Outwit, Outplay, Outlast: A microbial tale of survival within the marine deep subsurface
Microbes play fundamental roles in ecosystem function through mediating biogeochemical cycles, yet we know very little about how microbes interact and what drives community diversity. The marine deep subsurface hosts a massive reservoir of microbial biomass that can be actively surviving (or even thriving) harsh conditions, such as high pH, low nutrients, or extreme temperatures. There are various methods to analyze microbial community diversity and functionality within the marine subsurface including culture-independent and -dependent methods. The studies presented here utilize this two-pronged approach to investigate microbial diversity, functionality, and specific survival mechanisms within two marine subsurface environments. The Mariana Forearc sediments were sampled through use of the International Ocean Discover Program Expedition 366 from December 2016 – February 2017. Sediments were extracted for total RNA as a proxy for microbial activity and sequenced using Illumina NovaSeq. These metatranscriptomes were analyzed for microbial diversity and metabolic capabilities and indicates microbial life is persisting through partial denitrification (nirKS) and anaerobic methane oxidation (pmoABC). The western flank of the Mid-Atlantic Ridge (commonly referred to as North Pond) sediments were sampled via push cores aboard the R/V Atlantis in October 2017. We utilized a novel method of high-throughput single-cell sorting using Fluorescence Activated Cell Sorting (FACS) to cultivate individual cells from shallow North Pond sediments. Individual cells from sediment slurries were sorted into a modified artificial seawater medium and extracted for whole genome sequencing using Illumina MiSeq. I will present novel methodology and genome characterizations from Idiomarina abyssalis strain KJE, Marinobacter salarius strain NP2017, and Marinobacter salarius strain AT3901.
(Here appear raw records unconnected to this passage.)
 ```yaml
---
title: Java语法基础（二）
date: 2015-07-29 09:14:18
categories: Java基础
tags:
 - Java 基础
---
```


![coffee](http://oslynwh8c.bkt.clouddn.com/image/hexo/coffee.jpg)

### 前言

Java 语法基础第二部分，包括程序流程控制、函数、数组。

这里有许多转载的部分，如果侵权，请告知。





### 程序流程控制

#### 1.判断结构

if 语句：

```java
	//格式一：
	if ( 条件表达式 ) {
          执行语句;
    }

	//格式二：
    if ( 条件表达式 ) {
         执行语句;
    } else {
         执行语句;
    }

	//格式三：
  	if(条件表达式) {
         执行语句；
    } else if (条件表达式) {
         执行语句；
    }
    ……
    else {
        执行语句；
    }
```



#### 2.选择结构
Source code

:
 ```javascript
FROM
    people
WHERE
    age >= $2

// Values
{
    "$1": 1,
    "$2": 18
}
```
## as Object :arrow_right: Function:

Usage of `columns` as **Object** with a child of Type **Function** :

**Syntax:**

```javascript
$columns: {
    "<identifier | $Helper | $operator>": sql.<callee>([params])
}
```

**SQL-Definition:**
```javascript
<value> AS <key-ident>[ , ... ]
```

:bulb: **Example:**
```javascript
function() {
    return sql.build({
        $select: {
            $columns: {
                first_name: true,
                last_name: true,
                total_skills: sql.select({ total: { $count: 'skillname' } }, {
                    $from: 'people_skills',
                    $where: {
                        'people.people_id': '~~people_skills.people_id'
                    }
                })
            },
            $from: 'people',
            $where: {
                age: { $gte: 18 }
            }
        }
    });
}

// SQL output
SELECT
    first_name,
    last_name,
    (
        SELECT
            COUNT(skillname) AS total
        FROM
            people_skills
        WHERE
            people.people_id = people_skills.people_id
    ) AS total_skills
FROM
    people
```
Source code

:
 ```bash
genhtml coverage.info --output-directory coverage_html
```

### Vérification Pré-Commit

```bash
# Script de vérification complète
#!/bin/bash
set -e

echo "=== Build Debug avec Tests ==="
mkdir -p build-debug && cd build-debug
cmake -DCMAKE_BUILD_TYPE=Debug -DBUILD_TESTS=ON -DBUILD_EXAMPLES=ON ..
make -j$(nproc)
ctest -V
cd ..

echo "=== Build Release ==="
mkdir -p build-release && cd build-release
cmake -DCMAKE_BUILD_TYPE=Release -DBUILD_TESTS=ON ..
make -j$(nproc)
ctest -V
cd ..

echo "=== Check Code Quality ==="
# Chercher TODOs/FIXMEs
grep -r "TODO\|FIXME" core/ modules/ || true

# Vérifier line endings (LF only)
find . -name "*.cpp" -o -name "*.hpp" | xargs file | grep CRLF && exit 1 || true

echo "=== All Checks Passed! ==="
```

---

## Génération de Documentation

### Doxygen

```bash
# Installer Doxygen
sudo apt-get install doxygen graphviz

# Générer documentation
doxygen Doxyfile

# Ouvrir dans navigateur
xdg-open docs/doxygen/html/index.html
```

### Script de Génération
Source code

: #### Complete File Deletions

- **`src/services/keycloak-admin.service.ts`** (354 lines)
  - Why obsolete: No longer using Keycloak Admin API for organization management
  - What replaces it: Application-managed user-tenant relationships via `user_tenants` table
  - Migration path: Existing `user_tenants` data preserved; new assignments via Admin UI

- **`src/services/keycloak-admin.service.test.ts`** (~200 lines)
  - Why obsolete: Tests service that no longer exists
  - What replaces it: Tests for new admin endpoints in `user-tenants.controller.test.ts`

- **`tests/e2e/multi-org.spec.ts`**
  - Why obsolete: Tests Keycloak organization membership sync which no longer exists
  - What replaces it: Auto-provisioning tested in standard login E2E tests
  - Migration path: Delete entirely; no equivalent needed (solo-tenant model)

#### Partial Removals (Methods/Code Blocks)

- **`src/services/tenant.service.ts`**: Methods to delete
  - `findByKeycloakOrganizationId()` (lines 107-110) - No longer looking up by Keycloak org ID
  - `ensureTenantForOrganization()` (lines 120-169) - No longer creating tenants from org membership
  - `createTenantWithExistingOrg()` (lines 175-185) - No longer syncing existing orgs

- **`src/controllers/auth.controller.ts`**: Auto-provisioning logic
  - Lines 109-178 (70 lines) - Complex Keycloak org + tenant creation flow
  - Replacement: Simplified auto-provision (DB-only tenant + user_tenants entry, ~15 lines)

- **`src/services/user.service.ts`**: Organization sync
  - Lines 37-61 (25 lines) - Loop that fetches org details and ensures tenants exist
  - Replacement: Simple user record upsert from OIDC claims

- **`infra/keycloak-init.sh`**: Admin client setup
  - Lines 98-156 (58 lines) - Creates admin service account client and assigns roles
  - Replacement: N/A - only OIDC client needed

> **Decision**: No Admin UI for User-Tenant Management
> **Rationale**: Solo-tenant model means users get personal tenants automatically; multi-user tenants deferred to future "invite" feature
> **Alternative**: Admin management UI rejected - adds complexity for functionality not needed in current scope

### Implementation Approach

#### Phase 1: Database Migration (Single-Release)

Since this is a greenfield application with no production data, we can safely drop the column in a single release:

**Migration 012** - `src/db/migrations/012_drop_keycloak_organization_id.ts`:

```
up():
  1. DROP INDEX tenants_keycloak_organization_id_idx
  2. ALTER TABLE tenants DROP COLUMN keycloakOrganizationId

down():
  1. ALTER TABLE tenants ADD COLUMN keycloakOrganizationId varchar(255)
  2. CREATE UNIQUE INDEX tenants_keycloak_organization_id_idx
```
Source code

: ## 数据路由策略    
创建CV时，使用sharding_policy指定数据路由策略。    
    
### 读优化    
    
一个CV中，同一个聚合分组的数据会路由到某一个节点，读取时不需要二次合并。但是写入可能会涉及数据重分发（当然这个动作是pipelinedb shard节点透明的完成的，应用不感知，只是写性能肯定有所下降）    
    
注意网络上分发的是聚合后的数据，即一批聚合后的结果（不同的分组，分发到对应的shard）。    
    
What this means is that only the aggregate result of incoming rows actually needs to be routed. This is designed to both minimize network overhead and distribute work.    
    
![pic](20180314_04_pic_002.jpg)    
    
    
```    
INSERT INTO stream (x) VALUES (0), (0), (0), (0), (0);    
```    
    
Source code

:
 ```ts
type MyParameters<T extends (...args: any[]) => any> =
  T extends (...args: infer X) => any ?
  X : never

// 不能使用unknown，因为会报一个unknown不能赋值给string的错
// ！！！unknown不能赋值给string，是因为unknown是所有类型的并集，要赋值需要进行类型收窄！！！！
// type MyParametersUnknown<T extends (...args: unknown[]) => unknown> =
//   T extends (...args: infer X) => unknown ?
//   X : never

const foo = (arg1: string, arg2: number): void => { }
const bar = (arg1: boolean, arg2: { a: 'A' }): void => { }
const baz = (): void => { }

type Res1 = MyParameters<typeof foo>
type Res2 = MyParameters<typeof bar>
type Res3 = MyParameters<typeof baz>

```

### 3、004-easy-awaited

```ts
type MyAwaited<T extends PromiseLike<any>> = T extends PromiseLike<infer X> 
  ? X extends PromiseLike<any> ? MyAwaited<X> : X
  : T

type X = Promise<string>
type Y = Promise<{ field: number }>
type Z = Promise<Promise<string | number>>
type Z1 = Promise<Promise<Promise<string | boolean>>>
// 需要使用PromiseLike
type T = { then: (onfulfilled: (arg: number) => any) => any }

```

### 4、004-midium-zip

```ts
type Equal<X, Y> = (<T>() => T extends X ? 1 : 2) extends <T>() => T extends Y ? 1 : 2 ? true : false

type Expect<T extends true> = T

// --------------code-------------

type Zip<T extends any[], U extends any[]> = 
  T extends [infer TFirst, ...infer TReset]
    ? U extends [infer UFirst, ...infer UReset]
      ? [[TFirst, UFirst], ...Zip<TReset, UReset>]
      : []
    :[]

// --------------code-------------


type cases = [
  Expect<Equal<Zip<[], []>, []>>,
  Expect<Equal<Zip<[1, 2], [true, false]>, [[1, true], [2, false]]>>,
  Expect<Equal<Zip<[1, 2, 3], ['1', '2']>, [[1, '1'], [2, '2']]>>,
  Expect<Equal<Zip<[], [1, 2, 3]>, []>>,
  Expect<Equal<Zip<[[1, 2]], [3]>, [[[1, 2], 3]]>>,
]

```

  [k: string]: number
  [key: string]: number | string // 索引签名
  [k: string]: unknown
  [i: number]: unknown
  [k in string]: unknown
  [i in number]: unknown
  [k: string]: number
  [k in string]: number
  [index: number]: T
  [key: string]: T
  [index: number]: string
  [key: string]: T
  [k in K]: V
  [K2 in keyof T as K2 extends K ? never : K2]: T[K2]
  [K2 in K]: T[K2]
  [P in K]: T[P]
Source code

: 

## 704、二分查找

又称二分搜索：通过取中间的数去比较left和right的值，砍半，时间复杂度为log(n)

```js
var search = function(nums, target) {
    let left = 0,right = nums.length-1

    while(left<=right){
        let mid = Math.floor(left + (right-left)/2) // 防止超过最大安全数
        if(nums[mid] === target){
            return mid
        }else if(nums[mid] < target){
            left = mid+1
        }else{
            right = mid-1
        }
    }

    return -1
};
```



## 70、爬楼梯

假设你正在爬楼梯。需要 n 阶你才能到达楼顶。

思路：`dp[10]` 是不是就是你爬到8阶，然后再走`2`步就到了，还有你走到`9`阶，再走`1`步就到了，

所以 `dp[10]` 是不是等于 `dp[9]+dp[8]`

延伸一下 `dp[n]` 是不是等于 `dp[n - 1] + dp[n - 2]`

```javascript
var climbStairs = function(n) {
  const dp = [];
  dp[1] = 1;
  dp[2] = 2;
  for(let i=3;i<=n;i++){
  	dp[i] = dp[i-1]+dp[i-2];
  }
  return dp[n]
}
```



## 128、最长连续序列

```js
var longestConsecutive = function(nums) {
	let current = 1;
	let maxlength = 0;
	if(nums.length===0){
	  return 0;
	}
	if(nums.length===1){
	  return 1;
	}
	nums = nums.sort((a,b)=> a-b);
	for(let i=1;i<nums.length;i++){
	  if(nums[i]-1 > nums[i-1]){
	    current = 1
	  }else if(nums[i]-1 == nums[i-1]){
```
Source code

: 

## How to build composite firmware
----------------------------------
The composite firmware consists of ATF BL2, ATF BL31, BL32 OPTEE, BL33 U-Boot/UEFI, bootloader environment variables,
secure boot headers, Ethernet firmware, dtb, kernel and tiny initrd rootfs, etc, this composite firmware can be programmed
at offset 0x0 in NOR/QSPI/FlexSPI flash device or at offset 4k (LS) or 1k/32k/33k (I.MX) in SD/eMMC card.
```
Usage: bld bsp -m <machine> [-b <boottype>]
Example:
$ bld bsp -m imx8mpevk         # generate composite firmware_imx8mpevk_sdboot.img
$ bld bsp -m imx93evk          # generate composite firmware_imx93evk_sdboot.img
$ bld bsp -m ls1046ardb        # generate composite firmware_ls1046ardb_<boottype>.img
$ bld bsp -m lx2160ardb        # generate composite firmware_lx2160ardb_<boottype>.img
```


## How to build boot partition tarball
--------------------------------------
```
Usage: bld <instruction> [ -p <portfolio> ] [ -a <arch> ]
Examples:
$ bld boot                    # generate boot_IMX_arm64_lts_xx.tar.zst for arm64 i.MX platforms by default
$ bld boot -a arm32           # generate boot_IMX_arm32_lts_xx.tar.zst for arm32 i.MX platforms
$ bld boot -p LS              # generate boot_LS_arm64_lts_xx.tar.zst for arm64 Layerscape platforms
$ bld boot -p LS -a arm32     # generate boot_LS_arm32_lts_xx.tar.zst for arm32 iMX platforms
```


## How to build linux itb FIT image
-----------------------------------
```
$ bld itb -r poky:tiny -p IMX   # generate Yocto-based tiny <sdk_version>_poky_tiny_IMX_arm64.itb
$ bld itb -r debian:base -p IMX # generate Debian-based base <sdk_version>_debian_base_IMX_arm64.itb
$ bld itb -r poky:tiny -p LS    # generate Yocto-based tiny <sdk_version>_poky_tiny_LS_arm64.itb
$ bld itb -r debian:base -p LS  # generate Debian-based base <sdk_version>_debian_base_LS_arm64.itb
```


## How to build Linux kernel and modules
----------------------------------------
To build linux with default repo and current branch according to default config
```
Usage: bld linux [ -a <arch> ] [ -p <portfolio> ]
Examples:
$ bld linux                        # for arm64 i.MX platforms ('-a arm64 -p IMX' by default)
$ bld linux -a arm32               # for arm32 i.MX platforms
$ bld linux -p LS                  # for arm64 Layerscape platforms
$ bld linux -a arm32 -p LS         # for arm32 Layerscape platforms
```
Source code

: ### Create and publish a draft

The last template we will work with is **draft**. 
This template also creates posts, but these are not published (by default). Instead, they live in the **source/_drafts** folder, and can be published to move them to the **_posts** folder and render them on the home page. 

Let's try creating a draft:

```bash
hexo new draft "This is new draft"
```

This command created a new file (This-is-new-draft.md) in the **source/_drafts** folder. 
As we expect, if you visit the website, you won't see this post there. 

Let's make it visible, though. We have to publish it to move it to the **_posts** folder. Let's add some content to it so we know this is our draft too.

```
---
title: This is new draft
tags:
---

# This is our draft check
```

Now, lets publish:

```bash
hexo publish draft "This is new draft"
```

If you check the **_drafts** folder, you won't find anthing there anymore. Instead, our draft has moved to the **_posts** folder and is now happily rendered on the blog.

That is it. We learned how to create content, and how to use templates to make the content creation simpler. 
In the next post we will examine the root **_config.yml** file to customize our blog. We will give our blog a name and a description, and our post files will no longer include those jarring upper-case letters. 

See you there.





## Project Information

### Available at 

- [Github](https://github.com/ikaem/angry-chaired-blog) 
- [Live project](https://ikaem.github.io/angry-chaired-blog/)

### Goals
I attended the University of Southern Mississippi as an undergraduate and received my Bachelor’s in Marine Biology. I began my Ph.D. in Marine Biology with Dr. Brandi Kiel Reese at Texas A&M University – Corpus Christi in August of 2016 and anticipate graduation in summer of 2021. I am very interested in microbial survival and competition through use of secondary metabolites. If I am not in the lab or on my computer for science, I am usually watching a movie (most likely Lord of the Rings), at the beach, or harassing my two cats to play with me.